Та-тарарарам, – поет она.
Постепенно мы узнаем мелодию, начинающую звучать еще сильнее и яснее. Это «Времена года», Вивальди.
Наконец, гул планеты, звучащий мелодией «Времен года», уходит, вытесненный музыкой.
Это все те же «Времена года», только исполняет их симфонический оркестр. Мы наслаждаемся потрясающей музыкой Вивальди, глядя на Землю, окруженную звездным небом, Землю, которая крутится, как сумасшедший заводной апельсин, мы видим ее сияние и мы слышим ее шум. Планета Земля, торжествуя, исполняет «Времена года» Вивальди так, как если бы эта музыка и была шумом ее атмосферы. Мы видим, что за сиянием земли различим и бледный пока кружок Луны. Но это нас не обманывает. Мы знаем, что она вот-вот появится перед нами во всей красе, огромная, сияющая, – младшая сестра Земли, ее вечный сон, и спутница, и проклятие, – и на радость всем мировым фотографам-бездельникам станет сиять над головой гигантской статуи Христа Спасителя в Бразилии.
Мы видим, что как раз пролетаем в космосе над Бразилией.
После кульминации музыка, прогремев, стихает. Планета Земля вновь начинает издавать обычный атмосферный шум. Сначала звук общего гула распадается на трески, щелчки, писк… отом – каждый из них в отдельности, – тоже на составляющие. Наконец, мы начинаем слышать множество шумов, которые в отдельности и образовывали гул Земли.
Визг тормозов, стук ложки о тарелку, свист чайника, шум дождя, пение птиц, шаги пешехода, выстрел, рев сирены на заводе, крик…
Крик акцентируется, становится еще более громким.
Постепенно крик вытесняет все другие звуки, и мы – все еще видя Землю, – слышим только его.
Наконец, мы слышим только дикий, отчаянный, животный вопль. Камера стремительно опускается из космоса – через атмосферу, сначала мы не видим ничего, потом мы видим внизу самолет, летящий над облаками, спускаемся через них, горы, Земля с высоты птичьего полета, потом уже крыши домов, кварталы, дома, – и мы слышим, как крик становится все громче.
В самую кульминацию крика камера через окно врывается в квартиру.
Мы видим раскрытый рот.
Общий план. Мы видим Татьяну, жену священника. Та сидит, привязанная к стулу, вся в крови, а за ней стоит разведчица Зоя. Подняв над головой ножницы, она с ледяной улыбкой тычет их в затылок Тани. Несчастная снова вопит. Поморщившись, Зоя отходит в угол, и наклоняется. Крупно – стопка пластинок. Зоя качает головой – мы видим, как покачиваются ножницы, воткнутые в плечо Тани, – и шепчет.
Коля, Коля, – шепчет она.
Старый шестидесятник, – шепчет она.
Выбирает что-то из пластинок, открывает проигрыватель. Крупно – фотографии четырех мушкетеров, надпись «Мюзикл по мотивам к/ф «Три мушкетера и Д Артаньян», мы видим счастливое лицо певца Боярского, который носил шляпу еще лишь потому, что так нужно было по сценарию, – и пластинка, которая крутится. Резкий звук песни.
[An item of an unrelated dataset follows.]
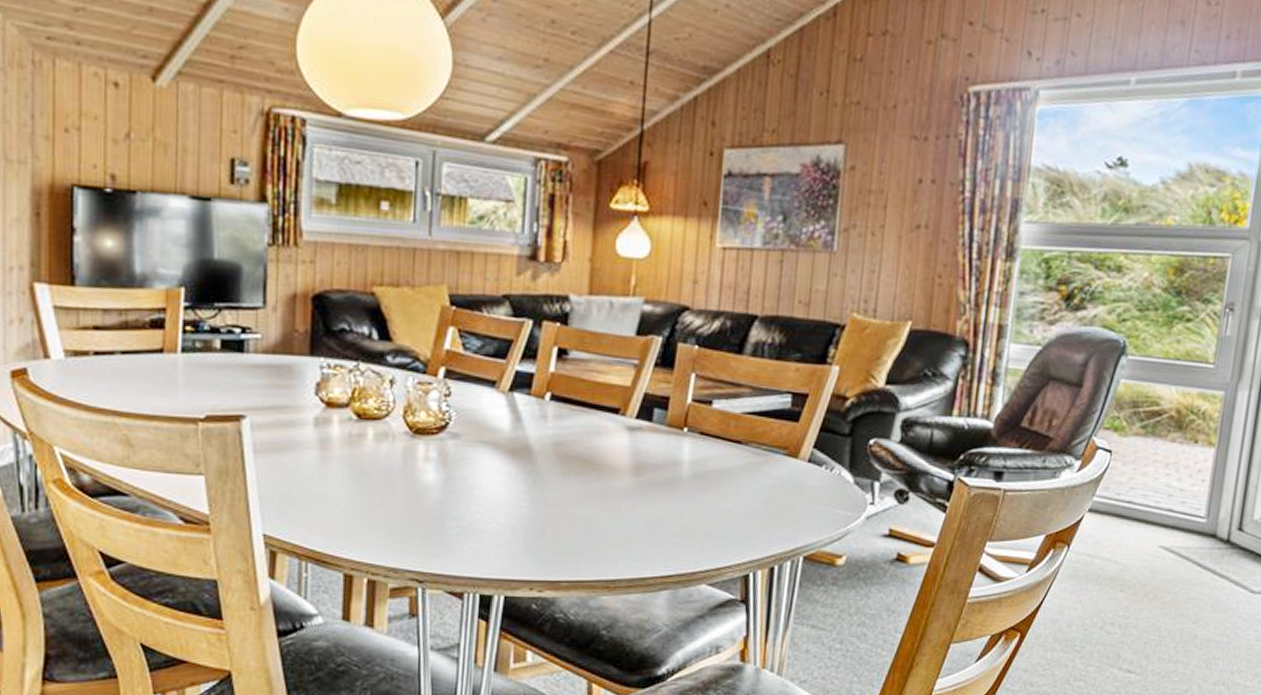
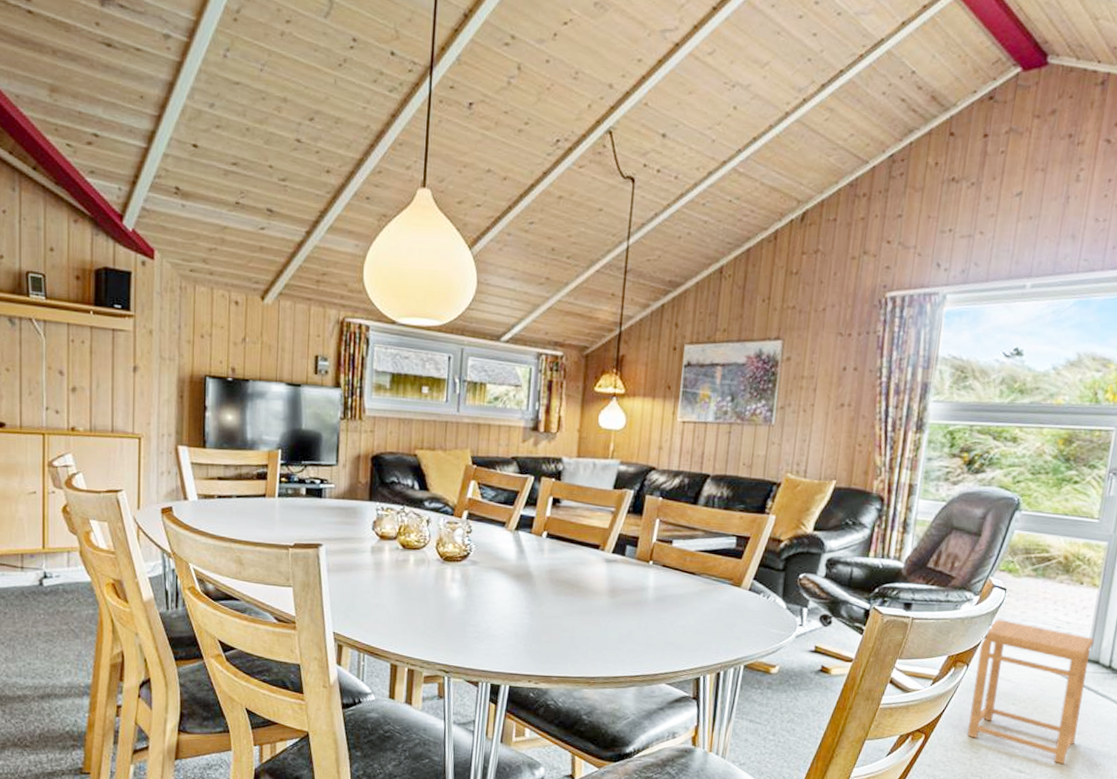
side table: none [1069,488,1212,661] -> present [967,619,1095,765]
Когда твой друг, в крови, – поют советские мушкетеры.
Ала гера ком а ла гера, – поют они
Ты другом не зови, – поют они.
Ни труса, ни лжеца! – поют они
А-а-а-а, – вопит Таня.
Камера медленно, как если бы ей было страшно, поворачивается. Мы видим, как Зоя, пританцовывая, выстригает из пухлых плеч Тани куски мяса. Это выглядит ужасно, течет кровь, стул раскачивается, несчастная жертва вопит.
Ну что кричишь кричишь… сука, – бормочет Зоя.
Ты пизда блядь это МОЙ мужчина… – бормочет она.
Чтоб ты сдохла, – бормочет она.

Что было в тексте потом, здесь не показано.